(WHAT IS NEEDED):
Format every line of the records below as one numbered list, leaving out any blank lines.

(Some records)
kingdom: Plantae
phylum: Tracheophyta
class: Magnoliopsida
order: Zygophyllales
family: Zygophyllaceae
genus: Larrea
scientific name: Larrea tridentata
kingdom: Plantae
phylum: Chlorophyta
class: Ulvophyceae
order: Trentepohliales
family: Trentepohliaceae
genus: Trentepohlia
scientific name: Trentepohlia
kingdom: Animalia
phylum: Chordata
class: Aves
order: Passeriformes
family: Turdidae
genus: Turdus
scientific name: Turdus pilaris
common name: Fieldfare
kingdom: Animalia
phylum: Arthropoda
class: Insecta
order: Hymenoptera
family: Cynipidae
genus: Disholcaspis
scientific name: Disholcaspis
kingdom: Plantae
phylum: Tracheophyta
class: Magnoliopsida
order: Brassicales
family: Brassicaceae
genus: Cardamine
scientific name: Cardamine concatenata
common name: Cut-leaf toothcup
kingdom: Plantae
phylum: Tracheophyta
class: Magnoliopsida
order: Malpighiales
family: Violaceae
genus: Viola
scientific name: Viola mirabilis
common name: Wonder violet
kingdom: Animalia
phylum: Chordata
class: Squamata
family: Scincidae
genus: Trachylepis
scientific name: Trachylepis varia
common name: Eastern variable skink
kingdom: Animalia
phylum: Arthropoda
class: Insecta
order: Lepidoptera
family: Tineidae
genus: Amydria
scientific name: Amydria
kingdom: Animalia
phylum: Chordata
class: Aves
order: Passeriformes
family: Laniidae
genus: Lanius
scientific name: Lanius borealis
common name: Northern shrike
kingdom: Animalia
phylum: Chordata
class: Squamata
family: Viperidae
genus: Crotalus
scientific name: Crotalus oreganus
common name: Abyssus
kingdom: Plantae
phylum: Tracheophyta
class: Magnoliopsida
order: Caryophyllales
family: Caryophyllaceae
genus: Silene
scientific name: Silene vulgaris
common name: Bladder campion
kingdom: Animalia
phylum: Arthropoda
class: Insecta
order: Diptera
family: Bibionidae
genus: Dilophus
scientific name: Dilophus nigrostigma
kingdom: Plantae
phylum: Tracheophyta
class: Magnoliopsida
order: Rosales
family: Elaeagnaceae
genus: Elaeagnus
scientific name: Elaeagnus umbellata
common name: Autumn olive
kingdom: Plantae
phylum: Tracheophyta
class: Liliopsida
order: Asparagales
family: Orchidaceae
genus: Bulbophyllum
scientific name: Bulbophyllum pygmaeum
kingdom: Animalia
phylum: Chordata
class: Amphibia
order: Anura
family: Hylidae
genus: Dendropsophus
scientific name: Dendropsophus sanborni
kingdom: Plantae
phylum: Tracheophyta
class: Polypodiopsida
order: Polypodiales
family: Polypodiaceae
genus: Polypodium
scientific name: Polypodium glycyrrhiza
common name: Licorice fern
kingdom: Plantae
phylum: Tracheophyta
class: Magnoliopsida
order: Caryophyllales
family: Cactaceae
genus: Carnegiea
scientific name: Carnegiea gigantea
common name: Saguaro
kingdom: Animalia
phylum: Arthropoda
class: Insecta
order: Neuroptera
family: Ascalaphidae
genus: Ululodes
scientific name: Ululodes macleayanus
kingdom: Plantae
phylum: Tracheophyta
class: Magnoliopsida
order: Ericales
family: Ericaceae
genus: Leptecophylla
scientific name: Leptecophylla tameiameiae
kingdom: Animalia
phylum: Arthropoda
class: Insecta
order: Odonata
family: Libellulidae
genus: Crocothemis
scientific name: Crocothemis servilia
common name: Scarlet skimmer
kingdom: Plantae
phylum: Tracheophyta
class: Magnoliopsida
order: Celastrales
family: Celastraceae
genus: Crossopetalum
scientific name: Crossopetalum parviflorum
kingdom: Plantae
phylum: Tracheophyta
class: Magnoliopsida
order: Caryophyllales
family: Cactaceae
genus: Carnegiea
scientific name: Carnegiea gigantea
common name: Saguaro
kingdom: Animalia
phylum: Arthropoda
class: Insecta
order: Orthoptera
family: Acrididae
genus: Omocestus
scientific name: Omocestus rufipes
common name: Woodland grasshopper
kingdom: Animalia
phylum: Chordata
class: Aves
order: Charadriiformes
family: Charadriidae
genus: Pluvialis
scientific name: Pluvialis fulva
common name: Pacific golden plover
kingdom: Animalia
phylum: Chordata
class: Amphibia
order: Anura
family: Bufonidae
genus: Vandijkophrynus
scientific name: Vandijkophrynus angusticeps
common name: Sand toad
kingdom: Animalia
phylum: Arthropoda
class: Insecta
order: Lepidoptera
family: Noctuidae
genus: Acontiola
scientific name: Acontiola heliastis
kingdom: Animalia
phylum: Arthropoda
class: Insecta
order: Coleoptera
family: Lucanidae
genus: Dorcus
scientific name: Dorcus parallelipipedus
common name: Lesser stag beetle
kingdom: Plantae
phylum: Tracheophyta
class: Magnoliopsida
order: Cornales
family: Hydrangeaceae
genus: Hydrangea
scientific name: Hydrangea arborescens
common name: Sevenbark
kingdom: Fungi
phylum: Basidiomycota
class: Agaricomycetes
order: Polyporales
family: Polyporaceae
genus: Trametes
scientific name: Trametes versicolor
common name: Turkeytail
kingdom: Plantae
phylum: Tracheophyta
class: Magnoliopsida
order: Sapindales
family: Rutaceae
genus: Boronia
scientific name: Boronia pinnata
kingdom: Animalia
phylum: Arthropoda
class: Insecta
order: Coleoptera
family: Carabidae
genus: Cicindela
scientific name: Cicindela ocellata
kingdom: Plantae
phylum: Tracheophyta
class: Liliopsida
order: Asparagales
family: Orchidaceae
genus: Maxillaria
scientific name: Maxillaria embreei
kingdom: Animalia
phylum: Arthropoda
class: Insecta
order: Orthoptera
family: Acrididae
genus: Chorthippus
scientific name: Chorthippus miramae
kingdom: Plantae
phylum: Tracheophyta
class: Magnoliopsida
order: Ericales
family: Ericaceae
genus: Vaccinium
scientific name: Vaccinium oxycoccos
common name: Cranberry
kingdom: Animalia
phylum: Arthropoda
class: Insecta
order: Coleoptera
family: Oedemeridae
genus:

(TASK ANSWER):
1. kingdom: Plantae
2. phylum: Tracheophyta
3. class: Magnoliopsida
4. order: Zygophyllales
5. family: Zygophyllaceae
6. genus: Larrea
7. scientific name: Larrea tridentata
8. kingdom: Plantae
9. phylum: Chlorophyta
10. class: Ulvophyceae
11. order: Trentepohliales
12. family: Trentepohliaceae
13. genus: Trentepohlia
14. scientific name: Trentepohlia
15. kingdom: Animalia
16. phylum: Chordata
17. class: Aves
18. order: Passeriformes
19. family: Turdidae
20. genus: Turdus
21. scientific name: Turdus pilaris
22. common name: Fieldfare
23. kingdom: Animalia
24. phylum: Arthropoda
25. class: Insecta
26. order: Hymenoptera
27. family: Cynipidae
28. genus: Disholcaspis
29. scientific name: Disholcaspis
30. kingdom: Plantae
31. phylum: Tracheophyta
32. class: Magnoliopsida
33. order: Brassicales
34. family: Brassicaceae
35. genus: Cardamine
36. scientific name: Cardamine concatenata
37. common name: Cut-leaf toothcup
38. kingdom: Plantae
39. phylum: Tracheophyta
40. class: Magnoliopsida
41. order: Malpighiales
42. family: Violaceae
43. genus: Viola
44. scientific name: Viola mirabilis
45. common name: Wonder violet
46. kingdom: Animalia
47. phylum: Chordata
48. class: Squamata
49. family: Scincidae
50. genus: Trachylepis
51. scientific name: Trachylepis varia
52. common name: Eastern variable skink
53. kingdom: Animalia
54. phylum: Arthropoda
55. class: Insecta
56. order: Lepidoptera
57. family: Tineidae
58. genus: Amydria
59. scientific name: Amydria
60. kingdom: Animalia
61. phylum: Chordata
62. class: Aves
63. order: Passeriformes
64. family: Laniidae
65. genus: Lanius
66. scientific name: Lanius borealis
67. common name: Northern shrike
68. kingdom: Animalia
69. phylum: Chordata
70. class: Squamata
71. family: Viperidae
72. genus: Crotalus
73. scientific name: Crotalus oreganus
74. common name: Abyssus
75. kingdom: Plantae
76. phylum: Tracheophyta
77. class: Magnoliopsida
78. order: Caryophyllales
79. family: Caryophyllaceae
80. genus: Silene
81. scientific name: Silene vulgaris
82. common name: Bladder campion
83. kingdom: Animalia
84. phylum: Arthropoda
85. class: Insecta
86. order: Diptera
87. family: Bibionidae
88. genus: Dilophus
89. scientific name: Dilophus nigrostigma
90. kingdom: Plantae
91. phylum: Tracheophyta
92. class: Magnoliopsida
93. order: Rosales
94. family: Elaeagnaceae
95. genus: Elaeagnus
96. scientific name: Elaeagnus umbellata
97. common name: Autumn olive
98. kingdom: Plantae
99. phylum: Tracheophyta
100. class: Liliopsida
101. order: Asparagales
102. family: Orchidaceae
103. genus: Bulbophyllum
104. scientific name: Bulbophyllum pygmaeum
105. kingdom: Animalia
106. phylum: Chordata
107. class: Amphibia
108. order: Anura
109. family: Hylidae
110. genus: Dendropsophus
111. scientific name: Dendropsophus sanborni
112. kingdom: Plantae
113. phylum: Tracheophyta
114. class: Polypodiopsida
115. order: Polypodiales
116. family: Polypodiaceae
117. genus: Polypodium
118. scientific name: Polypodium glycyrrhiza
119. common name: Licorice fern
120. kingdom: Plantae
121. phylum: Tracheophyta
122. class: Magnoliopsida
123. order: Caryophyllales
124. family: Cactaceae
125. genus: Carnegiea
126. scientific name: Carnegiea gigantea
127. common name: Saguaro
128. kingdom: Animalia
129. phylum: Arthropoda
130. class: Insecta
131. order: Neuroptera
132. family: Ascalaphidae
133. genus: Ululodes
134. scientific name: Ululodes macleayanus
135. kingdom: Plantae
136. phylum: Tracheophyta
137. class: Magnoliopsida
138. order: Ericales
139. family: Ericaceae
140. genus: Leptecophylla
141. scientific name: Leptecophylla tameiameiae
142. kingdom: Animalia
143. phylum: Arthropoda
144. class: Insecta
145. order: Odonata
146. family: Libellulidae
147. genus: Crocothemis
148. scientific name: Crocothemis servilia
149. common name: Scarlet skimmer
150. kingdom: Plantae
151. phylum: Tracheophyta
152. class: Magnoliopsida
153. order: Celastrales
154. family: Celastraceae
155. genus: Crossopetalum
156. scientific name: Crossopetalum parviflorum
157. kingdom: Plantae
158. phylum: Tracheophyta
159. class: Magnoliopsida
160. order: Caryophyllales
161. family: Cactaceae
162. genus: Carnegiea
163. scientific name: Carnegiea gigantea
164. common name: Saguaro
165. kingdom: Animalia
166. phylum: Arthropoda
167. class: Insecta
168. order: Orthoptera
169. family: Acrididae
170. genus: Omocestus
171. scientific name: Omocestus rufipes
172. common name: Woodland grasshopper
173. kingdom: Animalia
174. phylum: Chordata
175. class: Aves
176. order: Charadriiformes
177. family: Charadriidae
178. genus: Pluvialis
179. scientific name: Pluvialis fulva
180. common name: Pacific golden plover
181. kingdom: Animalia
182. phylum: Chordata
183. class: Amphibia
184. order: Anura
185. family: Bufonidae
186. genus: Vandijkophrynus
187. scientific name: Vandijkophrynus angusticeps
188. common name: Sand toad
189. kingdom: Animalia
190. phylum: Arthropoda
191. class: Insecta
192. order: Lepidoptera
193. family: Noctuidae
194. genus: Acontiola
195. scientific name: Acontiola heliastis
196. kingdom: Animalia
197. phylum: Arthropoda
198. class: Insecta
199. order: Coleoptera
200. family: Lucanidae
201. genus: Dorcus
202. scientific name: Dorcus parallelipipedus
203. common name: Lesser stag beetle
204. kingdom: Plantae
205. phylum: Tracheophyta
206. class: Magnoliopsida
207. order: Cornales
208. family: Hydrangeaceae
209. genus: Hydrangea
210. scientific name: Hydrangea arborescens
211. common name: Sevenbark
212. kingdom: Fungi
213. phylum: Basidiomycota
214. class: Agaricomycetes
215. order: Polyporales
216. family: Polyporaceae
217. genus: Trametes
218. scientific name: Trametes versicolor
219. common name: Turkeytail
220. kingdom: Plantae
221. phylum: Tracheophyta
222. class: Magnoliopsida
223. order: Sapindales
224. family: Rutaceae
225. genus: Boronia
226. scientific name: Boronia pinnata
227. kingdom: Animalia
228. phylum: Arthropoda
229. class: Insecta
230. order: Coleoptera
231. family: Carabidae
232. genus: Cicindela
233. scientific name: Cicindela ocellata
234. kingdom: Plantae
235. phylum: Tracheophyta
236. class: Liliopsida
237. order: Asparagales
238. family: Orchidaceae
239. genus: Maxillaria
240. scientific name: Maxillaria embreei
241. kingdom: Animalia
242. phylum: Arthropoda
243. class: Insecta
244. order: Orthoptera
245. family: Acrididae
246. genus: Chorthippus
247. scientific name: Chorthippus miramae
248. kingdom: Plantae
249. phylum: Tracheophyta
250. class: Magnoliopsida
251. order: Ericales
252. family: Ericaceae
253. genus: Vaccinium
254. scientific name: Vaccinium oxycoccos
255. common name: Cranberry
256. kingdom: Animalia
257. phylum: Arthropoda
258. class: Insecta
259. order: Coleoptera
260. family: Oedemeridae
261. genus:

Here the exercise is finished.